I am a school teacher who has already thought about how I would push my piano in front of the classroom door and shove my students into my closet.
I am a mother who, this morning, saw a father get out of his car to kiss his high-school-aged son goodbye (right out in the open!) when I dropped my own child off. I shuddered as she walked by the police car parked boldly on the sidewalk in front of the school.
I am also a mother who, 16 years ago, held her two month old daughter as she died … two months before Christmas.

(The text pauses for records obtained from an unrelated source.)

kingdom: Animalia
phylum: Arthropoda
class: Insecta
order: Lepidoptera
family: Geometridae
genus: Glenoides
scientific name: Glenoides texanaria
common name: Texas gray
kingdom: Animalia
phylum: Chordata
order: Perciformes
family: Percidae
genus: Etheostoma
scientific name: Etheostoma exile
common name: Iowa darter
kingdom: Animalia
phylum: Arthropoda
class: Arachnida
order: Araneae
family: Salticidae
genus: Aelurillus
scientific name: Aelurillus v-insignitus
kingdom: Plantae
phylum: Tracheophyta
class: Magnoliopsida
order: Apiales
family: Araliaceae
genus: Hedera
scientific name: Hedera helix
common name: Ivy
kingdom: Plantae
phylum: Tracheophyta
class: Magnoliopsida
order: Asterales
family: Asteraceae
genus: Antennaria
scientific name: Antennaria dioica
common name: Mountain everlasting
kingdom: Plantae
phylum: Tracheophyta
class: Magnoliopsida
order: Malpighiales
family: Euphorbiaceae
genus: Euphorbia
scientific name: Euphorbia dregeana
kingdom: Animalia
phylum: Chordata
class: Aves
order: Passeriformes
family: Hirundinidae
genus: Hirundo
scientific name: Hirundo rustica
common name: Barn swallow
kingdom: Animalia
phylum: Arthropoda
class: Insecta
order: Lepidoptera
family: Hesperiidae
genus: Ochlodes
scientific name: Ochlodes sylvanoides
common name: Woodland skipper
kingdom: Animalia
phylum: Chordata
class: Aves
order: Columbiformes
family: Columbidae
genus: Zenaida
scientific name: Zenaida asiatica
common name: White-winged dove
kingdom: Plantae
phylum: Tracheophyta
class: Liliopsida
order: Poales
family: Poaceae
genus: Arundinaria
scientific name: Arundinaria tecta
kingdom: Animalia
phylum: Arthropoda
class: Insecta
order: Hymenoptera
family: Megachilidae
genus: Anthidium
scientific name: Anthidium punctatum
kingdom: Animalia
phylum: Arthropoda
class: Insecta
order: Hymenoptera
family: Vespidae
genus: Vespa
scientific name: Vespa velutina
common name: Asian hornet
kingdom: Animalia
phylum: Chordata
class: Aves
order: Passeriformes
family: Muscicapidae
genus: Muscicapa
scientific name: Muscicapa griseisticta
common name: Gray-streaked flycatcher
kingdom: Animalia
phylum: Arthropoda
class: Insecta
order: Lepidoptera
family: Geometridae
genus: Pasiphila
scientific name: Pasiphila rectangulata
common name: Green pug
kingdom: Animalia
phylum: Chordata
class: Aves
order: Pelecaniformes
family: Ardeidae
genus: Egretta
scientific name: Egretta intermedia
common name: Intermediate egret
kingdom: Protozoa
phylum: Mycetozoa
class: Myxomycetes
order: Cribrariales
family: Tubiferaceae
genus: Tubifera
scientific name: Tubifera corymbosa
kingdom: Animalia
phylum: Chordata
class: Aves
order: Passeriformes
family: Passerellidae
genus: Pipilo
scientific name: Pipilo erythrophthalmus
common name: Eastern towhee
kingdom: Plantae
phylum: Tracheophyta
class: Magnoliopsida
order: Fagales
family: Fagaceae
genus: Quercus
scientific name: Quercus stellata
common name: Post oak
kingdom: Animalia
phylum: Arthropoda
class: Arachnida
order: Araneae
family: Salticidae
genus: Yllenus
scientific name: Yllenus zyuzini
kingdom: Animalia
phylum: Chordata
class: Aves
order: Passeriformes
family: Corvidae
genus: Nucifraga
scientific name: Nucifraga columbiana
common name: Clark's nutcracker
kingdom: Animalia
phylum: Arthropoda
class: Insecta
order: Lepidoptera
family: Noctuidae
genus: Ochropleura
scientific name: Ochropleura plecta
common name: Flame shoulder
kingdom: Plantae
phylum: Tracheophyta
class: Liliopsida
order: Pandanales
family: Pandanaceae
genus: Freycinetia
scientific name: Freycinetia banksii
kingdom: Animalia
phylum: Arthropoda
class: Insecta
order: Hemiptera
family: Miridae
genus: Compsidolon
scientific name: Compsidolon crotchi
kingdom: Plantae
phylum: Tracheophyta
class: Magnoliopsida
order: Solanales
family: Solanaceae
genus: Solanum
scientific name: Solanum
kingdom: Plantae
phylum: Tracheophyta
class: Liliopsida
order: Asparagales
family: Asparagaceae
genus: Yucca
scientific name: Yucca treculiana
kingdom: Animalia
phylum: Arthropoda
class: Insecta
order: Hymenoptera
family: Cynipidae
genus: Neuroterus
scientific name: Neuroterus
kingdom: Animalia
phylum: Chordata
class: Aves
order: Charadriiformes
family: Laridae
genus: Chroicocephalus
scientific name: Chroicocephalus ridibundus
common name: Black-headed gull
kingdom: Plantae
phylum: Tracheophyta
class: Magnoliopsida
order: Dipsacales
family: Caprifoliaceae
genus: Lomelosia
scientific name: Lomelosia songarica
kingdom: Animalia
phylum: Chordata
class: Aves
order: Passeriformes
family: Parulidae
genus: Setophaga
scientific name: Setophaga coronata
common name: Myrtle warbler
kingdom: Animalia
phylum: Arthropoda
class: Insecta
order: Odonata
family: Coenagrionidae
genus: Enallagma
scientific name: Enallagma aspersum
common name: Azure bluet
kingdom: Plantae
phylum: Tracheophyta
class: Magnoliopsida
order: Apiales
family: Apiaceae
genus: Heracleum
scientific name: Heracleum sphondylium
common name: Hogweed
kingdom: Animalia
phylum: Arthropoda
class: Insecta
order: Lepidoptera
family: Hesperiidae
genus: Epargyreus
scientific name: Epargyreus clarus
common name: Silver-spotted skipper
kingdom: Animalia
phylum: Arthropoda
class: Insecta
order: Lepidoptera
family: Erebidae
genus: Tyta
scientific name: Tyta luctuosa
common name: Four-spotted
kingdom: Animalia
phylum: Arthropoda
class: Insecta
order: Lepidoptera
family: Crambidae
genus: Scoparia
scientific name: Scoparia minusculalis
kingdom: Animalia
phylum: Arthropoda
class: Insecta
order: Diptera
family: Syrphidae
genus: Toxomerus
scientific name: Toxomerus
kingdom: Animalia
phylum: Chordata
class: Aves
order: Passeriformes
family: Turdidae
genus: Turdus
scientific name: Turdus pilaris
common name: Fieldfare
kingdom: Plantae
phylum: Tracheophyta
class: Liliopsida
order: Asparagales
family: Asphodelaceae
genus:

My Caroline never left the hospital. Diagnosed with a birth defect when I was 5 months pregnant, she fought an incredible fight from the moment she made her first howl at the world. Sometimes I think it was purely my will pouring into her. But stubborn hope is something that has kept me going in life, so perhaps it was just who she was through DNA. I chose “Faith” as her middle name and it fit her and me perfectly. This was a time when her name was sometimes the only faith I had. Medications had swollen her face, and I had not looked into her eyes in weeks. She would try hard to open them when she heard my voice, her tiny eyebrows moving up and down to no avail. I would stroke her in reassurance and she would relax the effort in her little face. I spent two months driving back and forth to the hospital in conversation with God. Half the time I was praying fervently for God’s healing; the other half I spent shouting to God how I hated him for doing this to her. That’s right. I told God I hated him. I was not afraid of him striking me down. I welcomed it. What worse could he do to me than take my child? I offered myself in Caroline’s place. I would be slapped back into reality (probably God’s form of striking me down) when I arrived at the baby-sitter’s and my beautiful, smiling, 2 year-old daughter came running to me with arms outstretched. She was my “earthly savior” (my saving grace), a reminder that there is ALWAYS someone that needs and loves me.
You are an “earthly savior” to someone, or will be one day. Just praying for someone can be enough. Trust me. God has interesting ways of way of reminding us that He is everywhere.
There came a day when I had to change my prayers from “please bring her home to us by Christmas” to “please let me look in her eyes again and be there when she dies.” By God’s amazing and often hard to comprehend grace, Caroline opened her eyes again and looked at me in those last days. I was holding her in my arms as she passed into His.
People said, “God does not give you more than you can handle.” I would say “I wish God thought I was a wimp.” Some offered comfort by saying, “I cannot imagine what you are going through.” Yes, I have lost a child, but even I cannot wrap my head around this recent tragedy. How do we understand?
I found God working through the people that prayed for me when I had no prayers left to utter out of my empty and nearly faithless heart. I found great solace in the words, “God lost His child too.” But the most meaningful thing said to me was by the mother of a friend at church who, just 10 months prior, had lost her young son to cancer. She said, “Peggy, God does not make our children sick and take them from us, He is there when these things happen.” She was right and those words have comforted me many times since. Just fill in the blank before “he is there when it happens” and you have an idea of God’s all encompassing love. Today, like sixteen years ago, I am so thankful for the Heavenly Savior whose birth we await, for a God that loves us when we do not love him back, for the continued signs of God’s presence in the “earthly saviors” who appear in so many forms to bind us together in faith, and for the joyful and perhaps even comforting anticipation that Advent brings to my broken heart and to our broken world.